Stewart Financial Group is a good ‘small firm’ example. That investment advisory firm has installed solar panels to meet its electricity requirements, switched to EVs, added charging stations, and advises its clients on ethical investing … a key aspect of which is looking at climate change mitigation and sustainability commitments of prospect companies.
We have no doubt many other HB companies are making sustainability changes that bear on our climate crisis. BayBuzz will be reporting steadily on these and we welcome hearing about your company’s plans.
The commitment to change practices for the betterment of both the planet and the bottom-line extends to individual farmers and growers in Hawke’s Bay. Elsewhere in this magazine I report on the ambitions of local dairy farmers John and Donna Kamp to ‘grow’ soil carbon.
Their most advanced farm (in terms of regenerative practices) holds 64 tonne/ha more soil carbon than their least advanced. That converts to 235 tonnes of CO2-e, or roughly the same as a pine forest would accumulate in 8 years. The HB Future Farming Trust will be monitoring their further progress and its huge implications for pastoral farmers country-wide.
Climate commitments are promises. And promises need to be articulated with precision, their implementation then independently monitored and verified. Otherwise ‘greenwashing’ can creep in. Nick Stewart discusses this in his article.

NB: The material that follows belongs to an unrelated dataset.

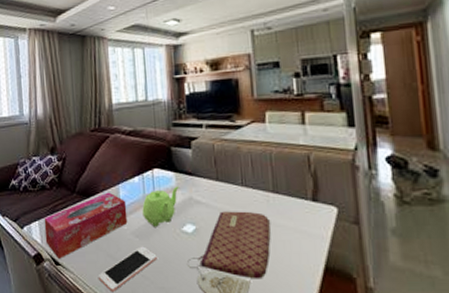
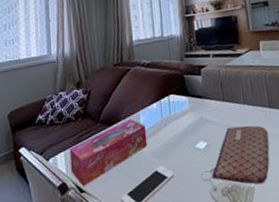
teapot: present [142,186,179,227] -> none [160,108,192,147]

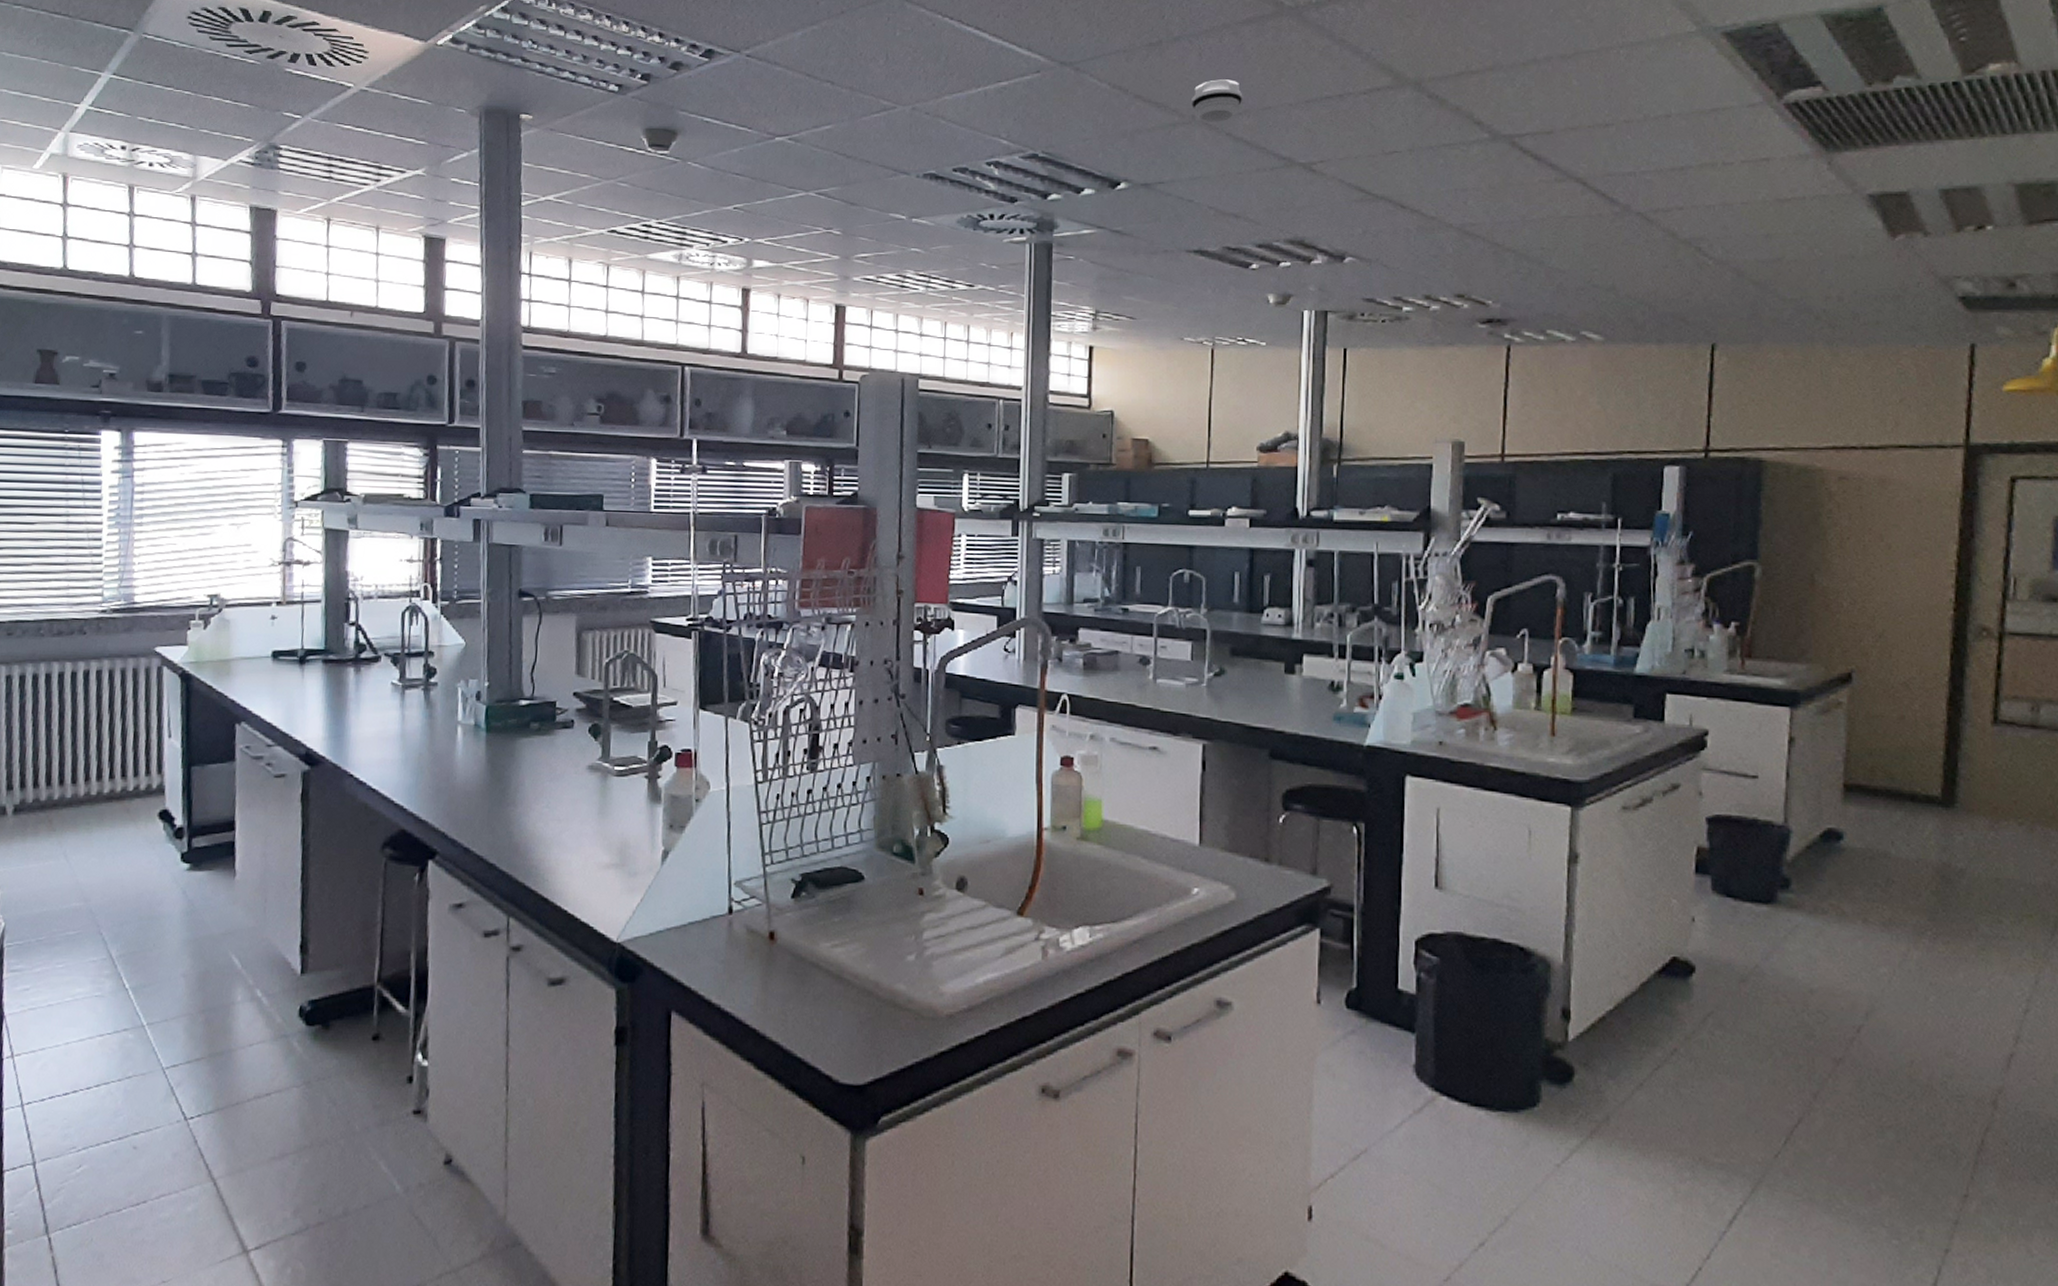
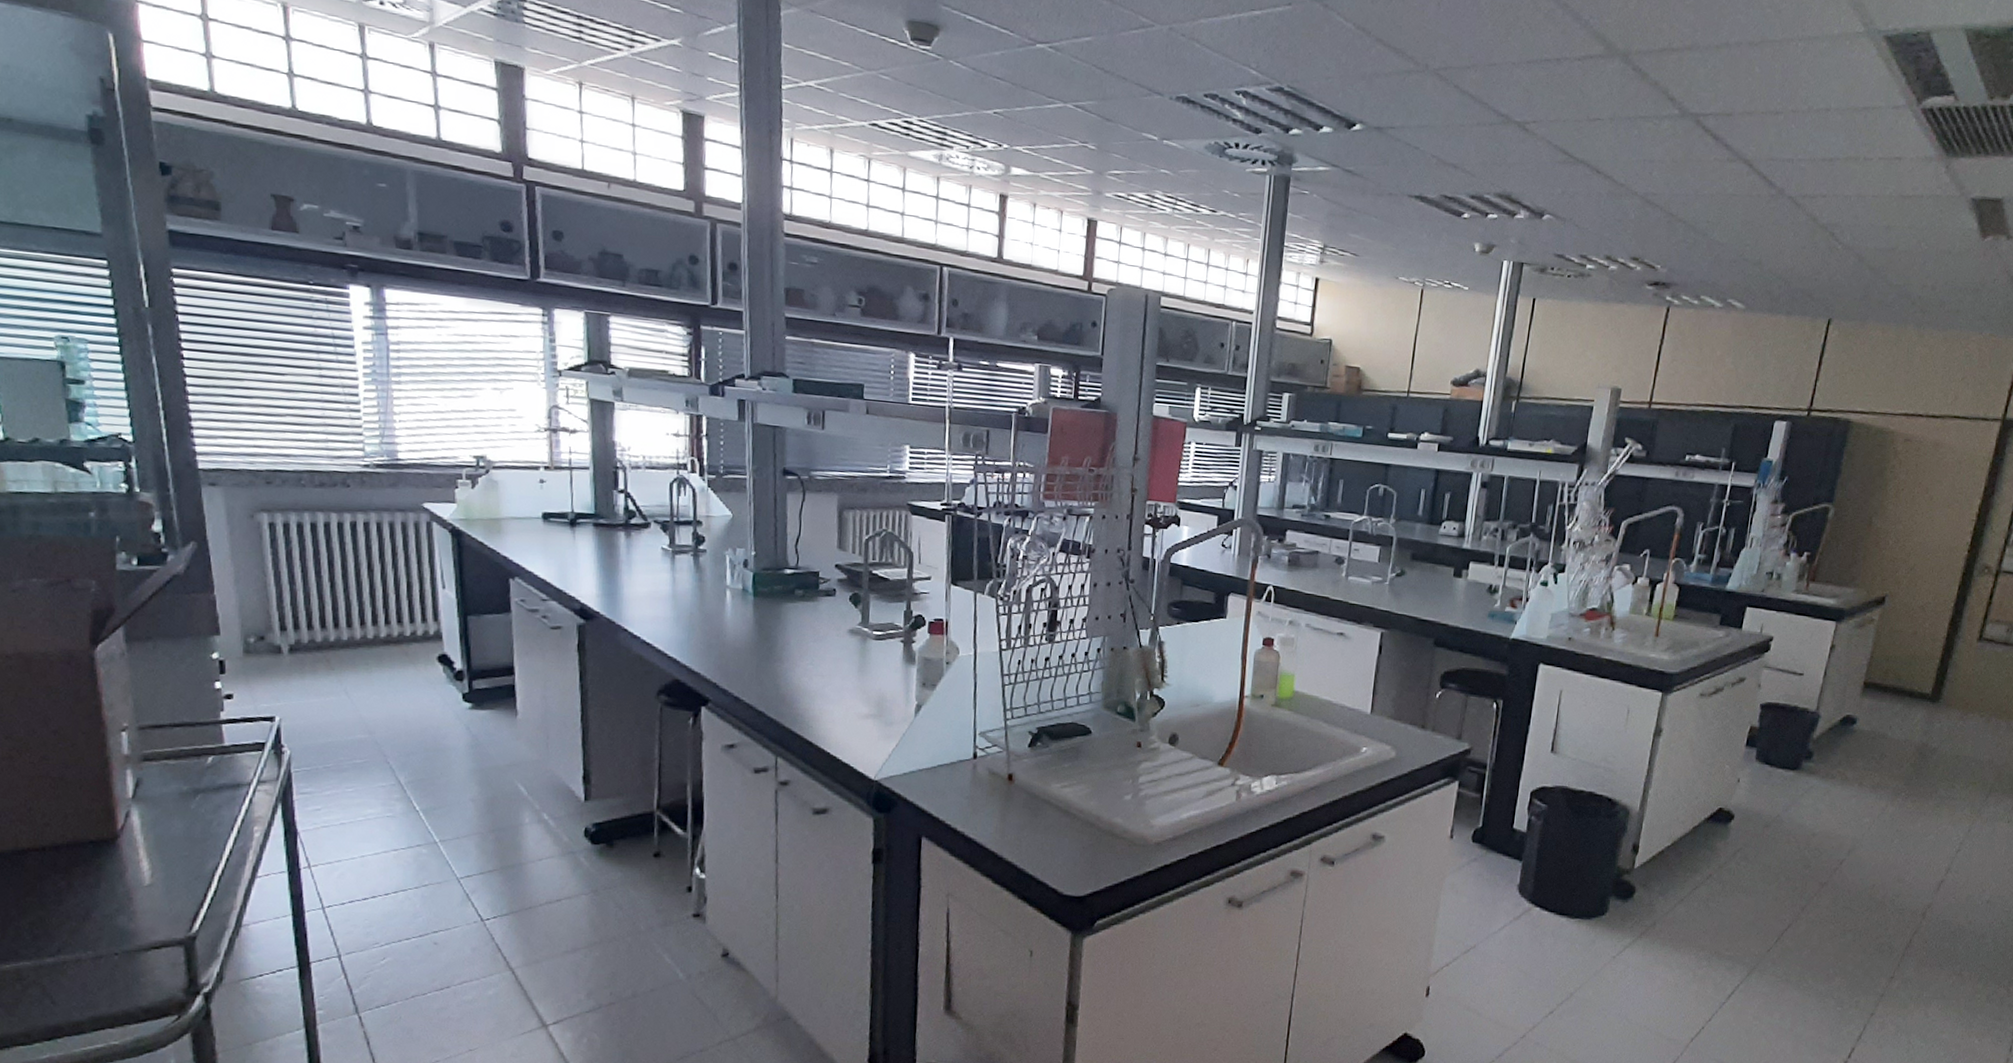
smoke detector: present [1192,79,1243,123] -> none [1426,31,1473,74]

In the examples given here, the companies involved have described the independent standards and measuring regimes they are working against and should be judged by. That provides reasonable assurance of credibility.
But we have the added benefit of them being our neighbours, operating right here in our back yard where we can see first-hand what is really going on (or not), hold their feet to the fire, and applaud or raise alarms accordingly.
And BayBuzz is committed to doing just that through our Project Net Zero. We will be seeking out examples of Hawke’s Bay companies making clear sustainability – and specifically, greenhouse gas reduction – claims. We will assess and report on those plans and then monitor progress.